Fact Vs. Fiction: Is Running REALLY Bad for Your Knees?

If you are a runner, I’d bet without a doubt that at some point in your life you’ve heard one or both of the following statements:

1) “Run, Forest! Run!”

This was most likely yelled out of the car of a passerby who undoubtedly thought their commentary was hilarious, but fails to realize that everyone else also thinks this popular movie reference is hilarious. You’ve heard it before.

2) “Running is bad for your knees”.

If we’ve heard it once, we’ve heard it a million times. Running is supposedly bad for our knees.
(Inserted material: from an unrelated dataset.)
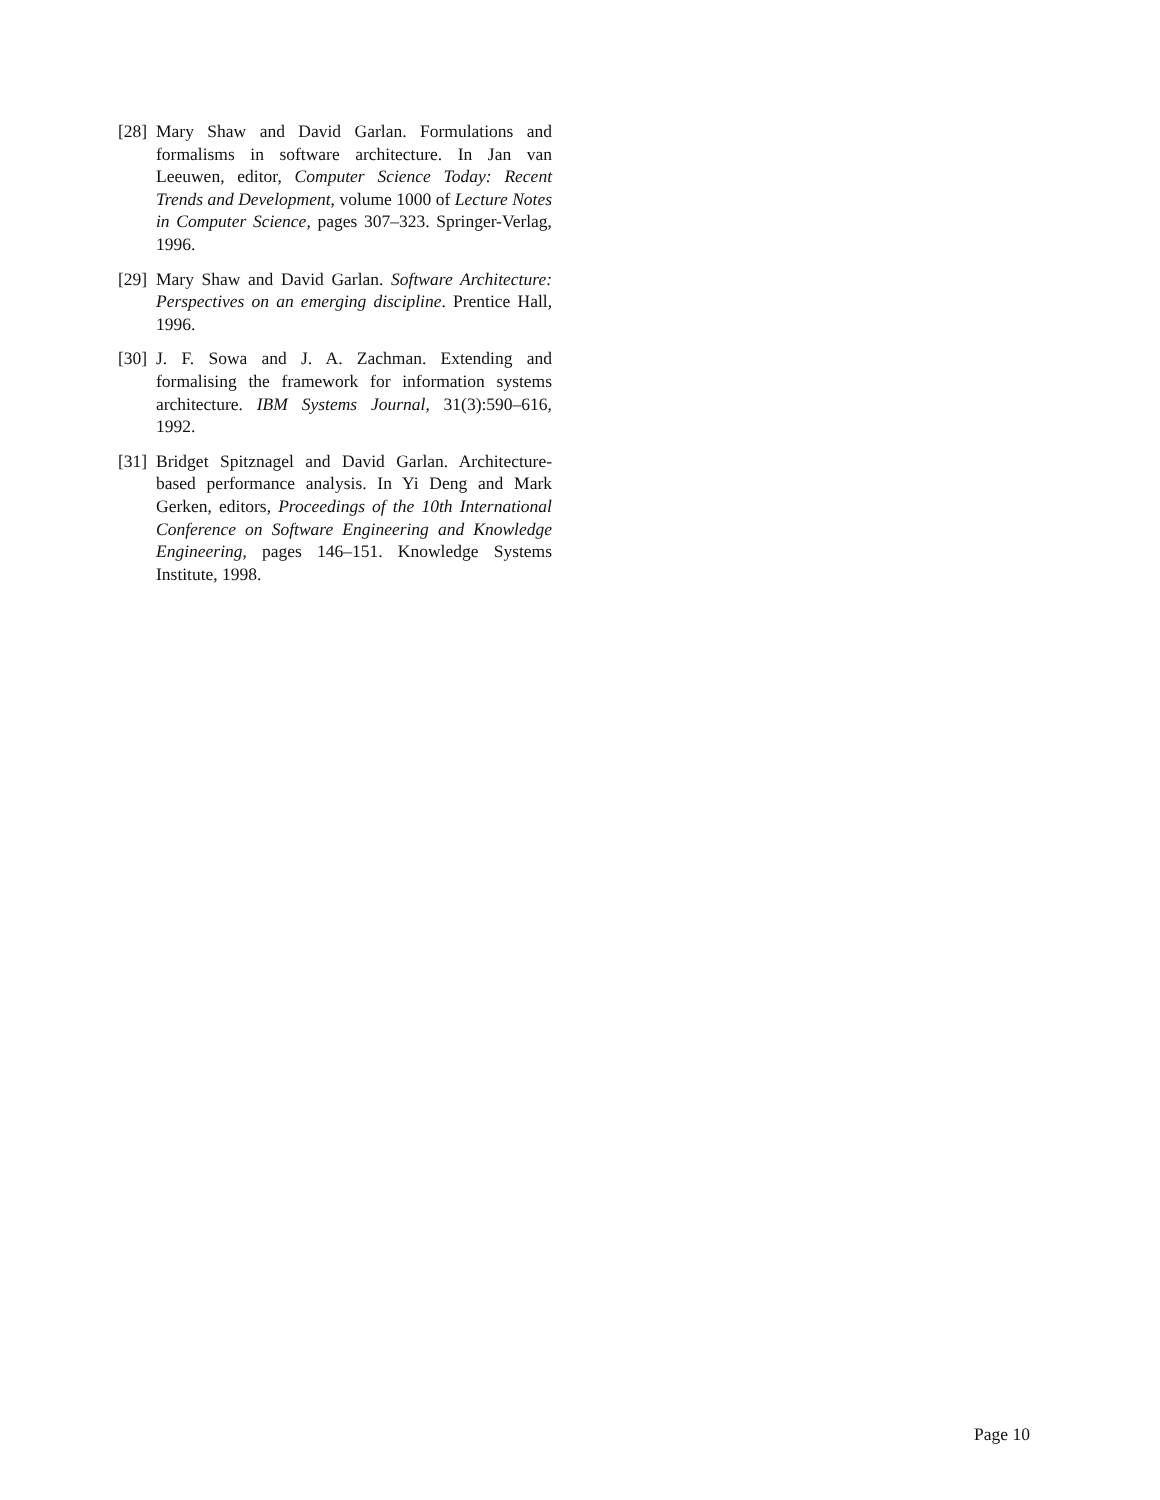[28] Mary Shaw and David Garlan. Formulations and formalisms in software architecture. In Jan van Leeuwen, editor, Computer Science Today: Recent Trends and Development, volume 1000 of Lecture Notes in Computer Science, pages 307–323. Springer-Verlag, 1996.
[29] Mary Shaw and David Garlan. Software Architecture: Perspectives on an emerging discipline. Prentice Hall, 1996.
[30] J. F. Sowa and J. A. Zachman. Extending and formalising the framework for information systems architecture. IBM Systems Journal, 31(3):590–616, 1992.
[31] Bridget Spitznagel and David Garlan. Architecture-based performance analysis. In Yi Deng and Mark Gerken, editors, Proceedings of the 10th International Conference on Software Engineering and Knowledge Engineering, pages 146–151. Knowledge Systems Institute, 1998.
Page 10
The warning comes from loved ones, concerned for our well being. It comes from people with bad knees who are looking for a place to lay the blame. And it comes from the mouths of people who might not really have any idea what they are talking about, but they have also heard the “running is bad for your knees” rumor so often that they believe it must be true.

(Also, they probably can’t understand why you’d consider running 25 to 100 miles a week fun, so they’ve got to find a way to point out that your actions are crazy.)

But is it true? No, not the part about runners being slightly crazy, the part about your knees.

Brace yourselves (or brace your knees) but the answer may surprise you:

No. Running itself is NOT bad for your knees…for most people.

The act of constantly pounding your joints on the pavement does inherently seem harsh, so it would only make sense that it is bad for your body. However, it is important to remember that the parts that make up our body (bones, muscles, joints, etc.) are not like the parts that make up a car or a machine. Machine parts wear down over time with use. Our “parts”, however, are living things. Because cartilage, or soft connective tissue that surrounds the bones in our knees, does not have arteries that deliver blood, it relies on the pumping action generated by movement to get its regular dose of oxygen and nutrients. Because of this, numerous studies have shown that runners actually have thicker and healthier knee cartilage than those who are sedentary.

Take that naysayers.

But, as with anything, there are always exceptions. Those with family history of arthritis, osteoarthritis (the breakdown of cartilage), or degenerative joint issues may be at a higher risk of developing these potential issues. In fact, experts seem to agree that genetics are the true determining factor of possible arthritis, and running will neither exacerbate nor prohibit the outcome.

In other words, you can blame mom and dad if you develop osteoarthritis, but you can’t blame the running.

Further, those with prior traumatic knee injuries might be at risk for continuing damage due to the act of running. According to Runner’s World Sports Dr. Bill Roberts, people who have suffered ACL tears, regardless of repair status, are getting knees replaced 15-20 years earlier than their non-injured peers.

Lastly, obesity may play a role in knee pain. For every pound of weight a person carries, they have four pounds on the knee when running. In other words, if you weigh 100 pounds, there are 400 pounds of force on the knee with each foot strike. While we’ve established that the pounding force of running on the joints is beneficial, too much force will cause pressure on the cartilage will break it down over time, possibly resulting in osteoarthritis.

All of that said, even if you aren’t genetically at risk for joint issues, have experienced zero knee injuries in the past, and do not have an excessive amount of weight bearing down on your knees, there are still a few things you can do to keep your knees happy.

Train smart: increase your mileage gradually, as to not put too much stress on your body at one time.

Strength train: Overall strength ensures proper biomechanics and helps prevent any imbalances or weaknesses that may lead to possible injury.

Don’t over do it: even too much of a good thing can be bad, and running is no exception.

So, lace up your sneakers and hit the road…your knees will thank you.